Sementara itu, ABKIN (Asosiasi Profesi Bimbingan dan Konseling


Indonesia) merumuskan bahwa salah satu komponen standar kompetensi
yang harus dijiwai dan dimiliki oleh konselor adalah mengembangkan
pribadi dan profesionalitas secara berkelanjutan, yang di dalamnya meliputi:

1. Beriman dan bertakwa kepada Tuhan Yang Maha Esa;


2. Menunjukkan integritas dan stabilitas kepribadian yang kuat;
3. Memiliki kesadaran diri dan komitmen terhadap etika profesional;
4. Mengimplementasikan kolaborasi intern di tempat tugas dan secara
eksternal antarprofesi; dan
5. Berperan dalam organisasi dan kegiatan profesi bimbingan dan
konseling.

Cara lain untuk meningkatkan kualitas pribadi dalam rangka mencapai


citra konselor ideal adalah dengan pelatihan disiplin diri yang lebih
berorientasi spiritual-religius, yakni membenahi kehidupan pribadi sesuai
tuntutan agama (syari’at). Salah satu bentuknya adalah mengintesifkan dan
meningkatkan kualitas ibadah, misalnya dalam hal dzikir dan
shalat. Ultimate goalnya, agar ungkapan the spirit of the man behind the
system dapat dtingkatkan menjadi the divine guidance in the spirit of the
man behind the system. Artinya, dengan meningkatkan kedekatan kepada
Allah (spiritual) sang Konselor akan mendapat bimbingan-Nya dalam
membimbing para kliennya.

Di samping ciri-ciri kepribadian yang dipaparkan diatas, terdapat


beberapa ciri atau karakteristik konselor yang lebih khusus. Ciri-ciri penting
tersebut dikemukakan antara lain oleh Corey (1977: 234-235) sebagai
beerikut:

a. Memiliki cara-cara sendiri.

b. Memiliki kehormatan diri dan apresiasi diri.

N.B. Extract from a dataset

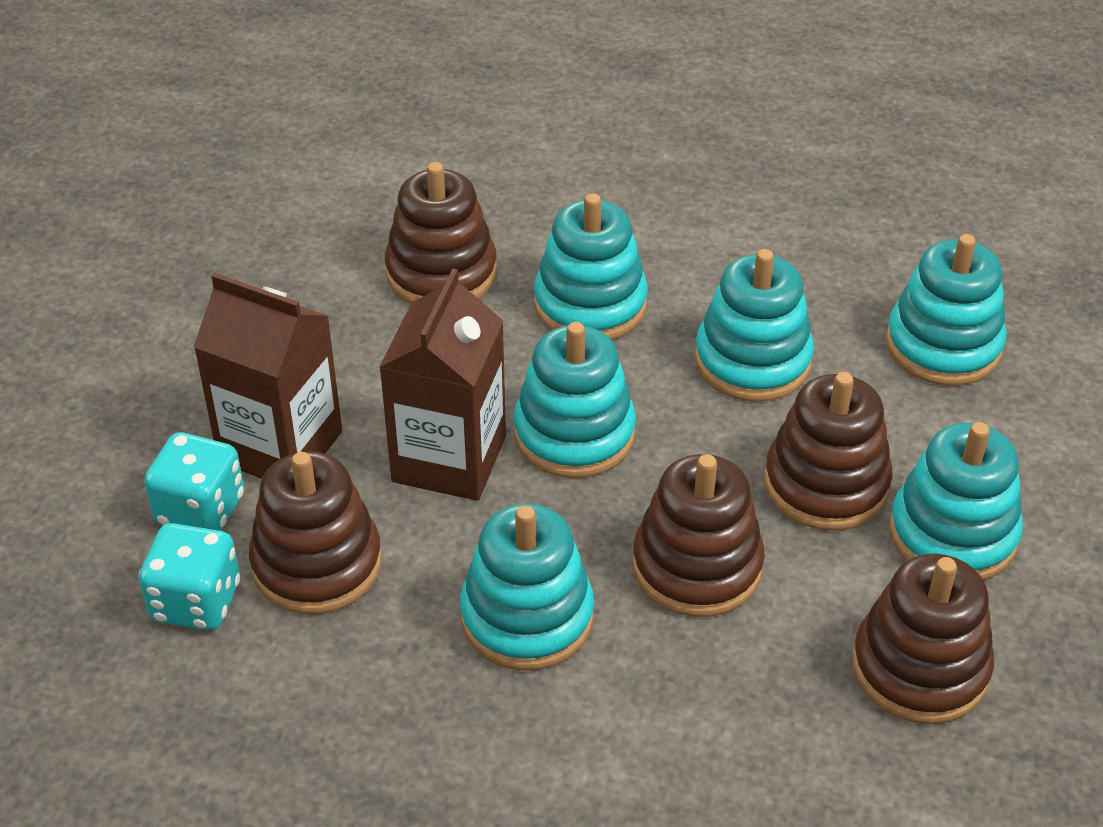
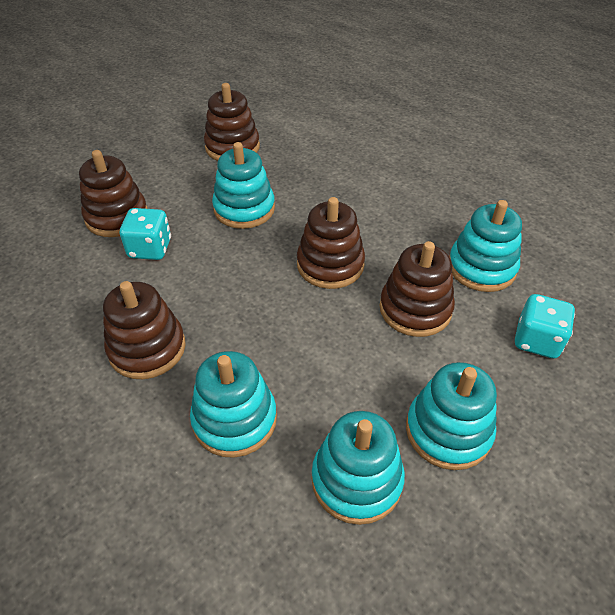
brown carton: 2 -> 0
turquoise stacking toy: 6 -> 5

c. Mempunyai kekuatan yang utuh, mengenal dan menerima


kemampuan sendiri.

d. Terbuka terhadap perubahan dan mau mengambil resiko yang


lebih besar.

e. Terlibat dalam proses-proses pengembangan kesadaran tentang


diri dan orang lain.

f. Mau dan mampu menerima dan memberikan toleransi terhadap


ketidak menentuan.

g. Memiliki identitas diri .

h. Mempunyai rasa empati yang tidak posesif.

i. Hidup. Artinya pilihan mereka berorientasi pada kehidupan.

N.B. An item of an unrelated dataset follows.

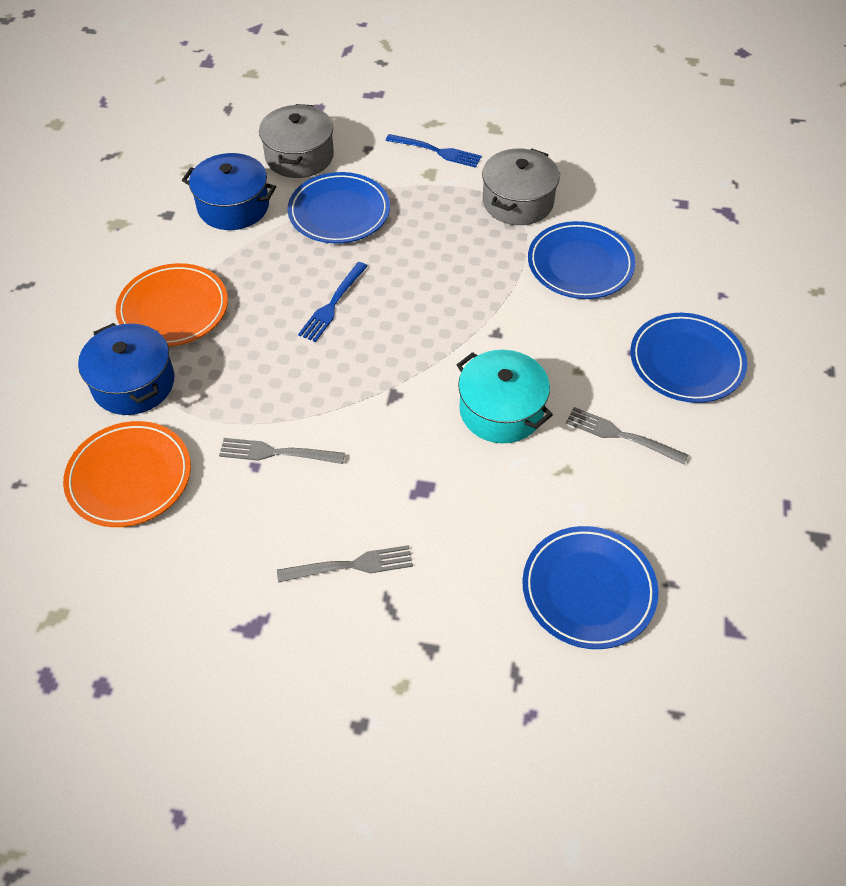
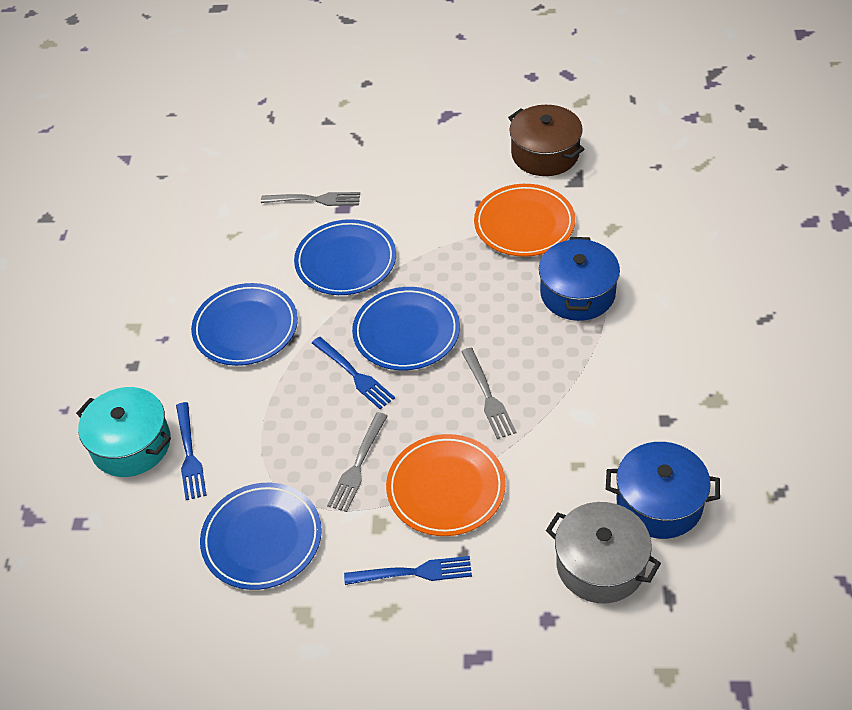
blue fork: 2 -> 3
brown pot: 0 -> 1
grey pot: 2 -> 1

j. Otentik, nyata, sejalan, jujur dan bijak.

k. Memberi dan menerima kasih sayang.

l. Hidup pada masa kini.

m. Dapat berbuat salah dan mengakui kesalahan.

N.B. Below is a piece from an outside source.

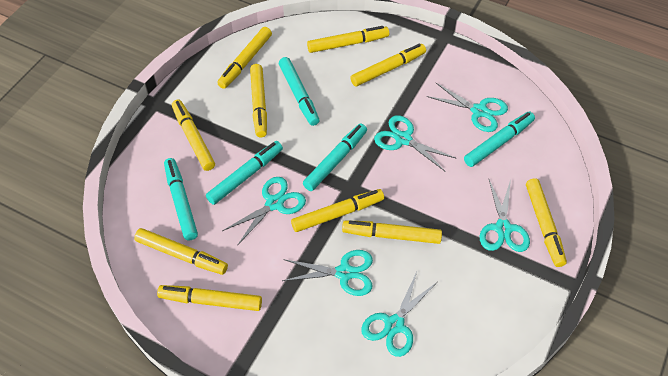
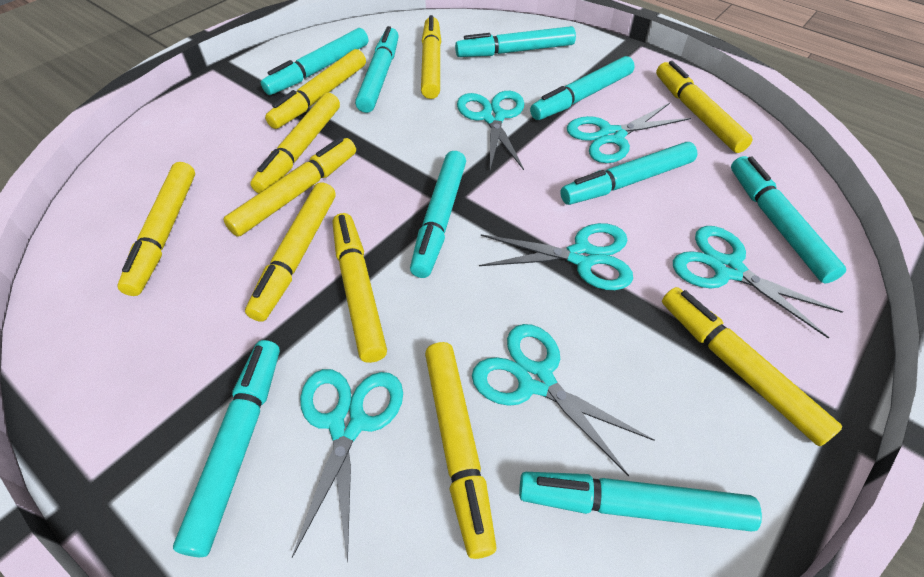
turquoise marker: 5 -> 9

n. Dapat terlibat secara mendalam dengan pekerjaan-pekerjaan
dan kegiatan kreatif, menyerap makna yang kaya dalam hidup melalui
kegiatan-kegiatan.

C. Argumentasi

Sebagai tenaga pendidik yang profesional kita sebagai calon Guru BK

harus mengetahui dan mempelajari standart kompetensi pribadi dan sosial.

Karena ke-dua hal itu saling berkaitan dan merupakan dasar kompetensi

Guru BK atau Konselor. Jadi kita harus benar-benar mempelajarinya dan

memilikinya sebagai calon konselor atau Guru BK.